Completed slips can be sent to Ms. Gwyther's constituency office, 17 Morley Street, Carmarthen, SA31 1RB, or alternatively in Tenby they can be dropped at the Observer offices in Warren Street, at the town council offices in the De Valence Pavilion or at Tenby Surgery for Ms. Gwyther to collect.

The Trust's application considered by the National Park on Wednesday indicates that the site, neighbouring Tenby Surgery, could accommodate a building of some 1,013 square metres and provide some 39 car parking spaces.

However, the Trust does not own the land and the National Park recently passed an application by Lattice Property Holdings Ltd. to build a two-storey block of 16 flats on the site.

Development control officer, Mrs. Cathy Milner, told members that there was no reason why two separate applications could not be made on the same site and it was possible that the other application had been made to establish the development potential of the site and subsequent land value.

Setting aside this issue, the site was one of a number that had been looked at for the provision of a health facility and was in Park officers' opinion "the best location available for this facility."

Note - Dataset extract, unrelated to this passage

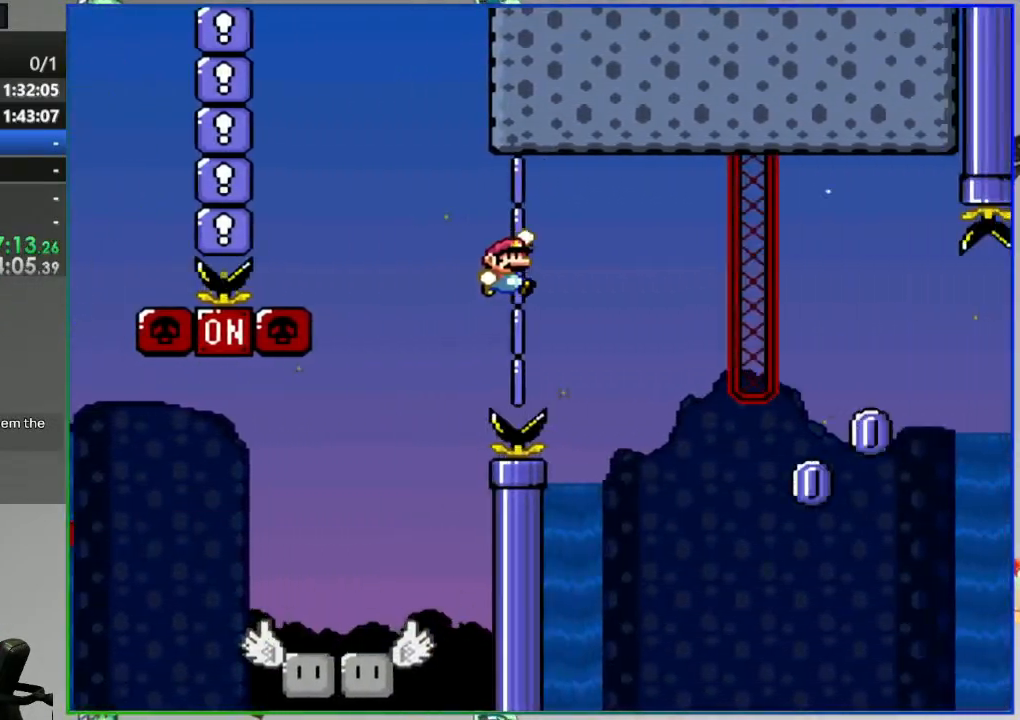
{"buttons": ["Y", "DPAD_RIGHT"], "events": [[67, "DPAD_LEFT", "down"], [317, "B", "up"], [350, "DPAD_LEFT", "up"], [433, "DPAD_RIGHT", "down"]]}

The question of whether beds would be included was not an issue for Park planners at the present time as the application was only in outline and all other matters relating to siting, scale, massing, design, finishes, materials, parking, access, landscaping, drainage and the decontamination of the site from its previous use, the subject of a more detailed submission.

Mrs. Milner said that there was one letter of concern from a neighbour, pointing out the volume of illegal parking along Gas Lane.

While she felt that this was a matter of police enforcement, Mrs. Milner said that these comments would be passed on to the Trust.

Clr. Mrs. Rosemary Hayes commented that she was disappointed that there were no details on what was going to be provided.

"People are really being kept in suspense, but we must move approval of this application," she stressed, adding that care should also be taken to protect trees surrounding the site wherever possible.